__Task 1__: Echo the neural SDE text word for word, from "Latent neural SDEs" to "stochastic volatility models.".
__Task 2__: According to the neural SDE text, what advantage does a neural SDE have over historical simulation?
__Task 3__: Pick up the neural SDE text after its final sentence and keep writing.

__Provided text__:
:::::
Generative Modeling for Scenario Analysis¶

Trained neural SDEs serve as generative models for risk management:

Calibrate the neural SDE to historical data
Simulate many future paths from the learned dynamics
Compute risk measures (VaR, ES) under the learned distribution

The advantage over historical simulation is that the neural SDE can generate paths beyond the historical record, capturing learned dynamics and correlations.

Connection to Diffusion Models and Score Matching¶

Neural SDEs are closely connected to score-based generative models (diffusion models):

Forward process: Gradually add noise to data via a fixed SDE:

\[ dX_t = f(t, X_t) \, dt + g(t) \, dW_t \]

Reverse process: Denoise by reversing the SDE:

\[ dX_t = \left[f(t, X_t) - g(t)^2 \nabla_x \log p_t(X_t)\right]dt + g(t) \, d\bar{W}_t \]

The score function \(\nabla_x \log p_t(x)\) is learned by a neural network via score matching:

\[ \min_\theta \mathbb{E}_{t, X_t}\!\left[\left\|s_\theta(t, X_t) - \nabla_x \log p_t(X_t)\right\|^2\right] \]

In finance, diffusion models can generate realistic return distributions, implied volatility surfaces, and yield curve scenarios.

Key Takeaways¶

Neural SDEs replace parametric drift and diffusion with neural networks, learning continuous-time dynamics from discrete observations while preserving SDE structure.
Well-posedness is guaranteed under Lipschitz and linear growth conditions, which neural networks with bounded weights satisfy.
Adjoint methods enable memory-efficient training by solving a backward SDE for gradients, avoiding storage of all forward states.
Latent neural SDEs with variational inference can model complex dynamics with unobserved state variables, naturally extending classical stochastic volatility models.
Financial applications include volatility surface calibration, generative scenario modeling, and learning pricing dynamics directly from market data.

Exercises¶

Exercise 1. Write the Euler-Maruyama discretization for the neural SDE \(dX_t = \mu_\theta(t, X_t)dt + \sigma_\phi(t, X_t)dW_t\) and the associated Gaussian transition density. Given observations \(X_0 = 100\) and \(X_{\Delta t} = 102\) with \(\Delta t = 1/252\) (one trading day), and neural network outputs \(\mu_\theta = 0.05\) and \(\sigma_\phi = 0.20\), compute the log-likelihood of this single transition. How does the likelihood change if \(\sigma_\phi = 0.40\)?
:::::
__Given information__:
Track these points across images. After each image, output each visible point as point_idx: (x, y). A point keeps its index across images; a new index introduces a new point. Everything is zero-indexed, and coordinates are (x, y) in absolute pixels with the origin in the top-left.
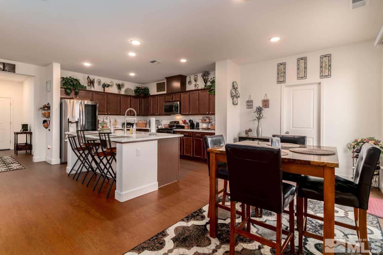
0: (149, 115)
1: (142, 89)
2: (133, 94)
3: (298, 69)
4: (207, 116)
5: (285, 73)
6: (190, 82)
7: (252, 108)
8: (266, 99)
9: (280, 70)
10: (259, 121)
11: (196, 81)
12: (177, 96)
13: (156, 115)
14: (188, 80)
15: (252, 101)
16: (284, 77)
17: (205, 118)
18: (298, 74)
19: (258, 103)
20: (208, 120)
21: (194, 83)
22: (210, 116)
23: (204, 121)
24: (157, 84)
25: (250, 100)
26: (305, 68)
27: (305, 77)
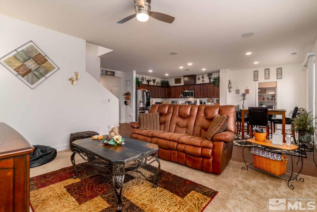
0: (171, 98)
1: (166, 82)
2: (160, 85)
3: (265, 74)
4: (211, 98)
5: (258, 76)
6: (199, 79)
7: (239, 94)
8: (247, 89)
9: (255, 74)
10: (243, 101)
11: (203, 78)
12: (191, 86)
13: (176, 98)
14: (197, 77)
15: (239, 90)
16: (258, 78)
17: (209, 99)
18: (265, 76)
19: (242, 91)
20: (212, 101)
21: (201, 79)
22: (212, 98)
23: (208, 101)
24: (175, 79)
25: (238, 89)
26: (269, 74)
27: (269, 78)
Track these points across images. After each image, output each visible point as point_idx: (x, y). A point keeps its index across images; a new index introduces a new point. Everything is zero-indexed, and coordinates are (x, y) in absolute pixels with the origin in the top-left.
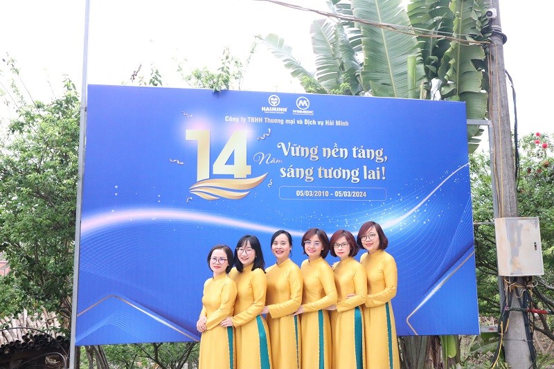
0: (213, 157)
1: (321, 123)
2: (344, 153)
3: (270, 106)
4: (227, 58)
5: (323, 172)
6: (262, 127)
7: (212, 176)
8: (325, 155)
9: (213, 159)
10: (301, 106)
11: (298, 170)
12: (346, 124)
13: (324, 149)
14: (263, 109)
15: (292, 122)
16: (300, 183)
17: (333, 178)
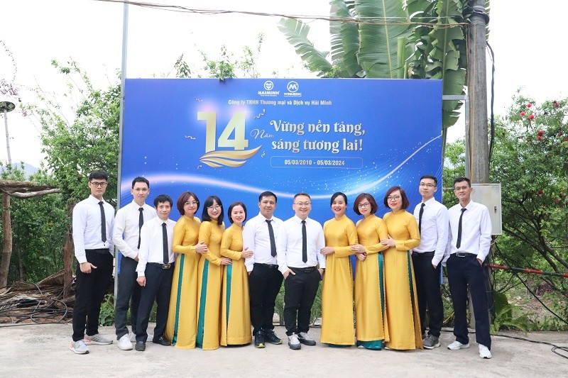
0: (218, 133)
1: (307, 103)
2: (326, 128)
3: (265, 90)
4: (224, 54)
5: (307, 144)
6: (258, 108)
7: (218, 149)
8: (310, 130)
9: (218, 134)
10: (291, 89)
11: (286, 143)
12: (330, 103)
13: (310, 125)
14: (260, 93)
15: (283, 103)
16: (288, 153)
17: (316, 149)
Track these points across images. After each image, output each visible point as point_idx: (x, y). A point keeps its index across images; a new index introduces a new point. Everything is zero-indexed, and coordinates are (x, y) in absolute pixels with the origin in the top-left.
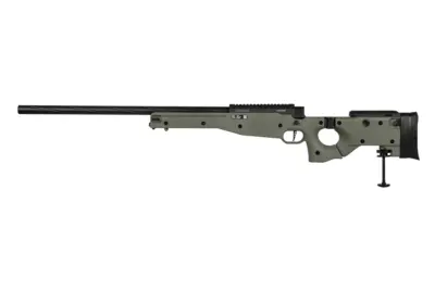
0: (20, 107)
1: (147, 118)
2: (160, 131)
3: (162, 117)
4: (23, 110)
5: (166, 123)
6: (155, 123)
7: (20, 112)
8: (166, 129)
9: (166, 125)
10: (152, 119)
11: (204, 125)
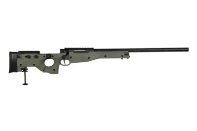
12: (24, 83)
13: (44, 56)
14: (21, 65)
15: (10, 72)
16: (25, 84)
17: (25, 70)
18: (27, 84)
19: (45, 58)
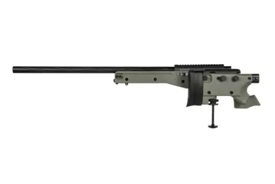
0: (14, 67)
1: (112, 76)
2: (122, 85)
3: (124, 74)
4: (17, 70)
5: (127, 79)
6: (118, 79)
7: (14, 71)
8: (127, 84)
9: (127, 81)
10: (116, 77)
11: (155, 80)
12: (211, 124)
13: (249, 78)
14: (209, 93)
15: (188, 105)
16: (213, 126)
17: (213, 102)
18: (217, 127)
19: (251, 80)
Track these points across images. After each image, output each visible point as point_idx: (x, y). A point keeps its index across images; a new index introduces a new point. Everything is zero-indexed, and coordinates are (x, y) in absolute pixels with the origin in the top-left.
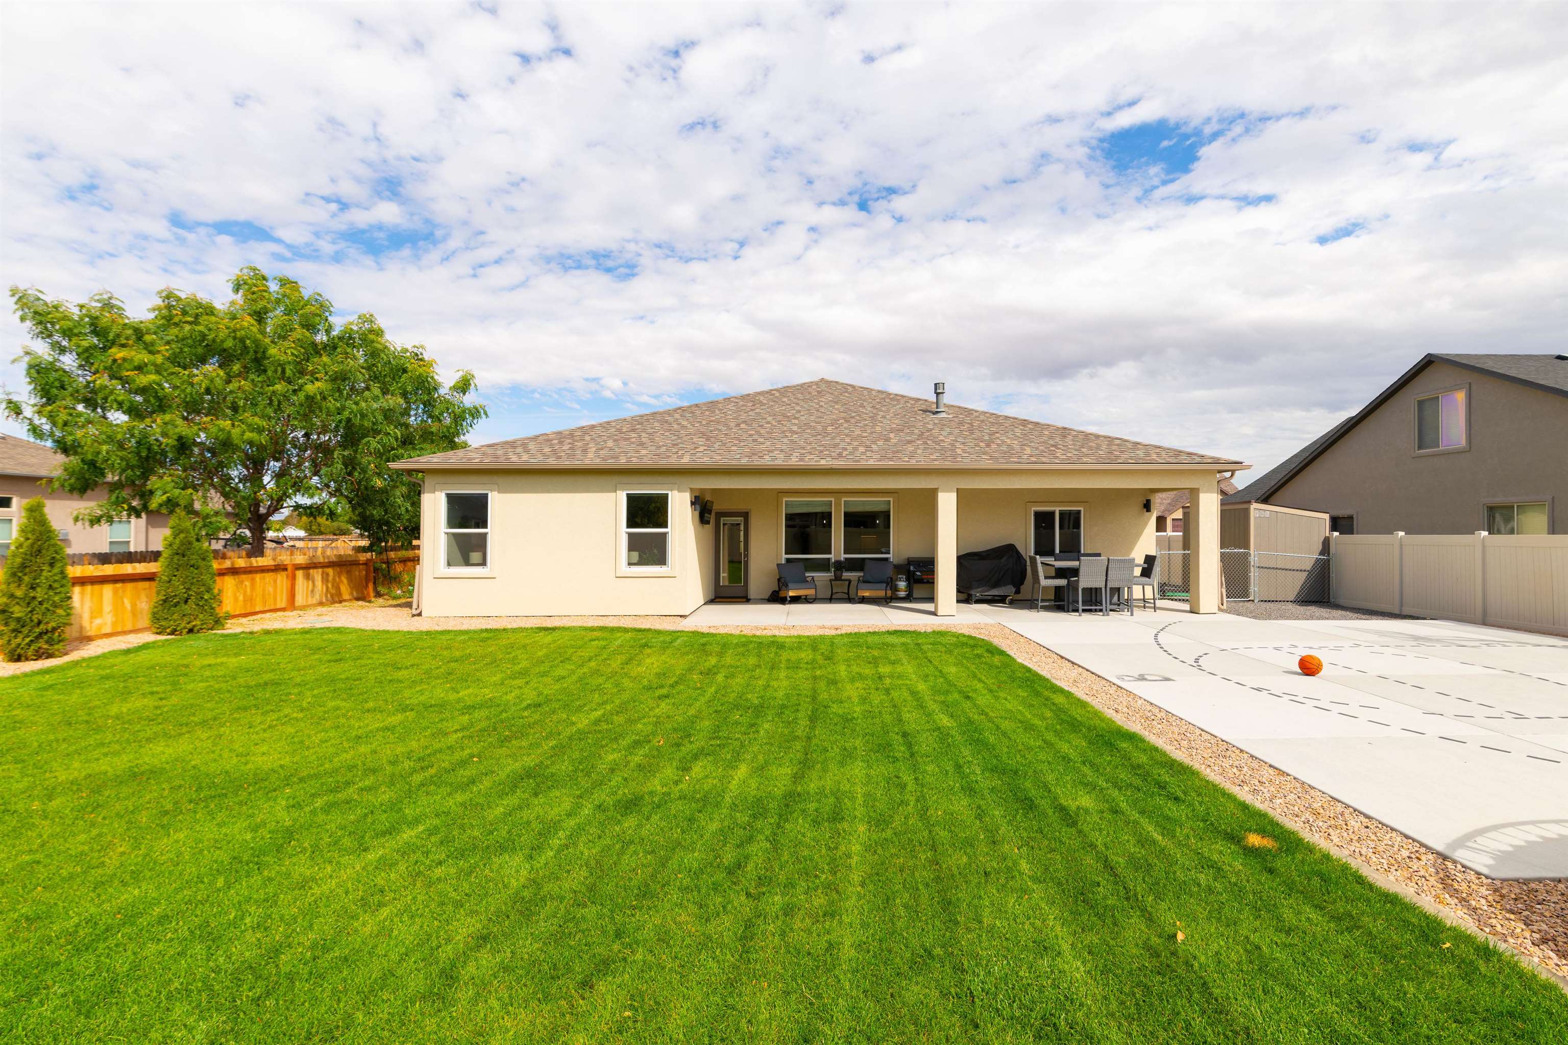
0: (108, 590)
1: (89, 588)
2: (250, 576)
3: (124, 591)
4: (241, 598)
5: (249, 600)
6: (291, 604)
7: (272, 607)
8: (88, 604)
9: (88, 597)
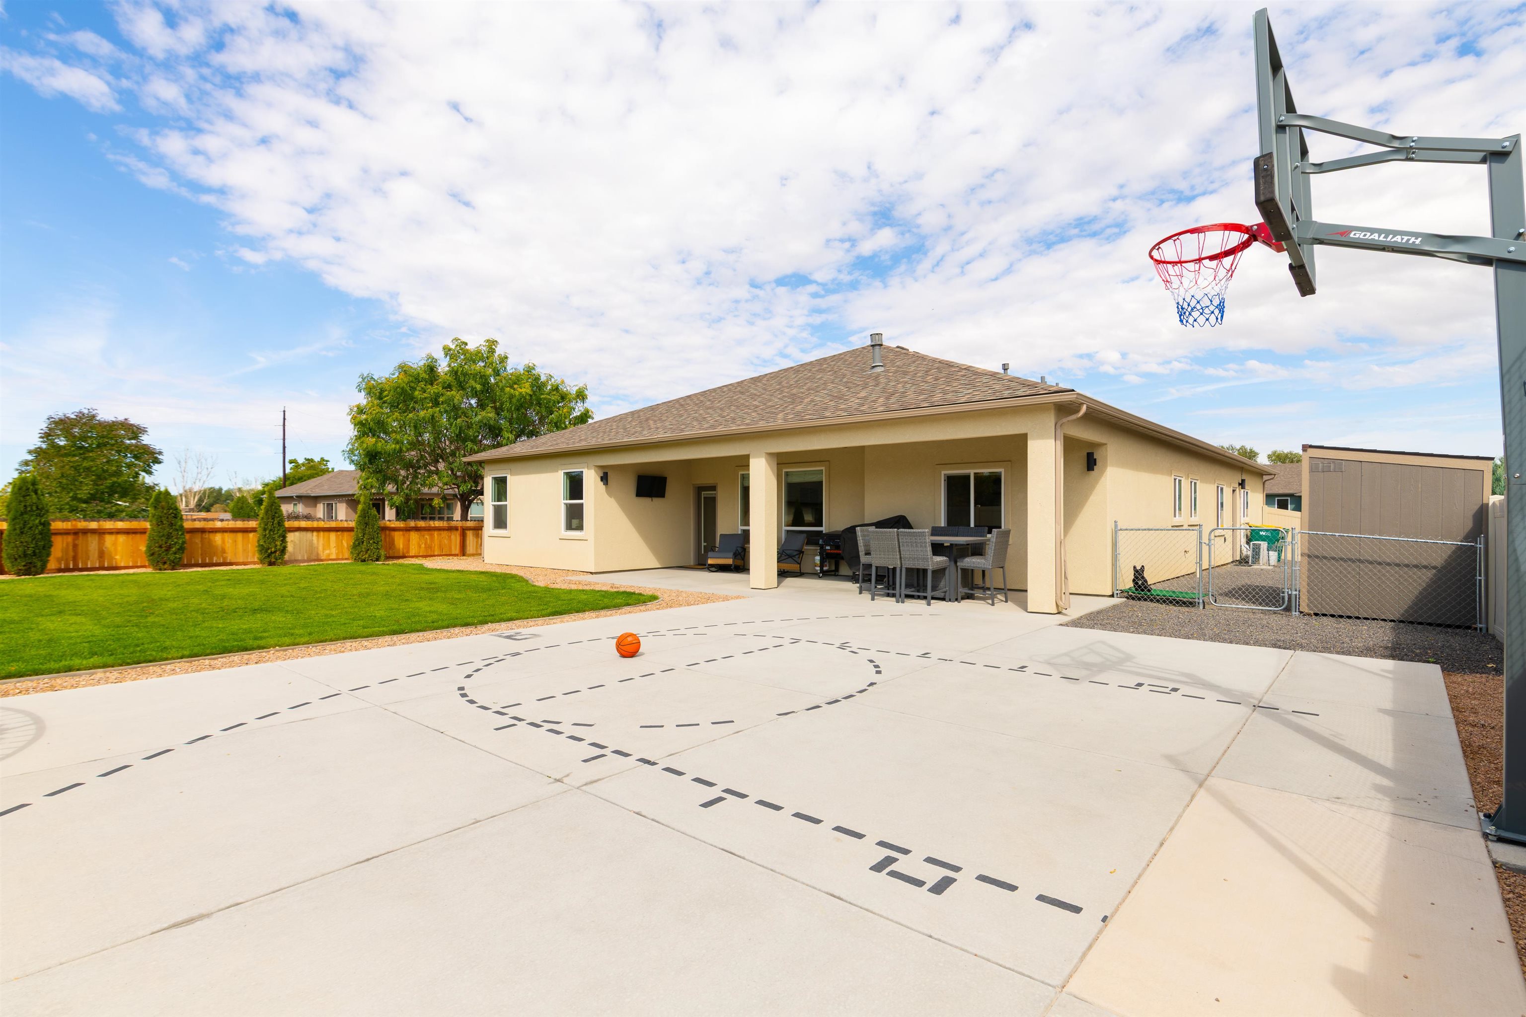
:::::
__Output 1__:
Latent neural SDEs with variational inference can model complex dynamics with unobserved state variables, naturally extending classical stochastic volatility models.

__Output 2__: It can generate paths beyond the historical record, capturing learned dynamics and correlations.

__Output 3__:
Solution to Exercise 1

Euler-Maruyama discretization:

\[ X_{t_{k+1}} \approx X_{t_k} + \mu_\theta(t_k, X_{t_k}) \, \Delta t + \sigma_\phi(t_k, X_{t_k}) \, \Delta W_k \]

where \(\Delta W_k \sim \mathcal{N}(0, \Delta t)\).

Gaussian transition density:

\[ p_{\theta,\phi}^{\text{EM}}(x' \mid x) = \frac{1}{\sqrt{2\pi \sigma_\phi^2 \Delta t}} \exp\!\left(-\frac{(x' - x - \mu_\theta \Delta t)^2}{2\sigma_\phi^2 \Delta t}\right) \]

Log-likelihood computation. Given \(X_0 = 100\), \(X_{\Delta t} = 102\), \(\Delta t = 1/252\), \(\mu_\theta = 0.05\), and \(\sigma_\phi = 0.20\):

The increment is \(\Delta X = 102 - 100 = 2\).

The predicted mean of the increment is \(\mu_\theta \Delta t = 0.05 / 252 \approx 0.000198\).

The variance of the increment is \(\sigma_\phi^2 \Delta t = 0.04 / 252 \approx 0.0001587\).

The log-likelihood of this single transition is:

\[ \ell = -\frac{1}{2}\log(2\pi \sigma_\phi^2 \Delta t) - \frac{(\Delta X - \mu_\theta \Delta t)^2}{2\sigma_\phi^2 \Delta t} \]

Computing term by term:

\[ \sigma_\phi^2 \Delta t = 0.04 \times \frac{1}{252} = 1.587 \times 10^{-4} \]

\[ -\frac{1}{2}\log(2\pi \times 1.587 \times 10^{-4}) = -\frac{1}{2}\log(9.974 \times 10^{-4}) \approx -\frac{1}{2}(-6.911) \approx 3.456 \]

\[ \frac{(\Delta X - \mu_\theta \Delta t)^2}{2\sigma_\phi^2 \Delta t} = \frac{(2 - 0.000198)^2}{2 \times 1.587 \times 10^{-4}} = \frac{3.999}{3.175 \times 10^{-4}} \approx 12{,}597 \]

\[ \ell \approx 3.456 - 12{,}597 \approx -12{,}594 \]

This is an extremely negative log-likelihood, reflecting that a 2-point move in one day is extremely unlikely under \(\sigma = 0.20\) (the daily standard deviation is \(\sigma\sqrt{\Delta t} \approx 0.20/\sqrt{252} \approx 0.0126\), so a move of 2 is roughly \(2/0.0126 \approx 159\) standard deviations).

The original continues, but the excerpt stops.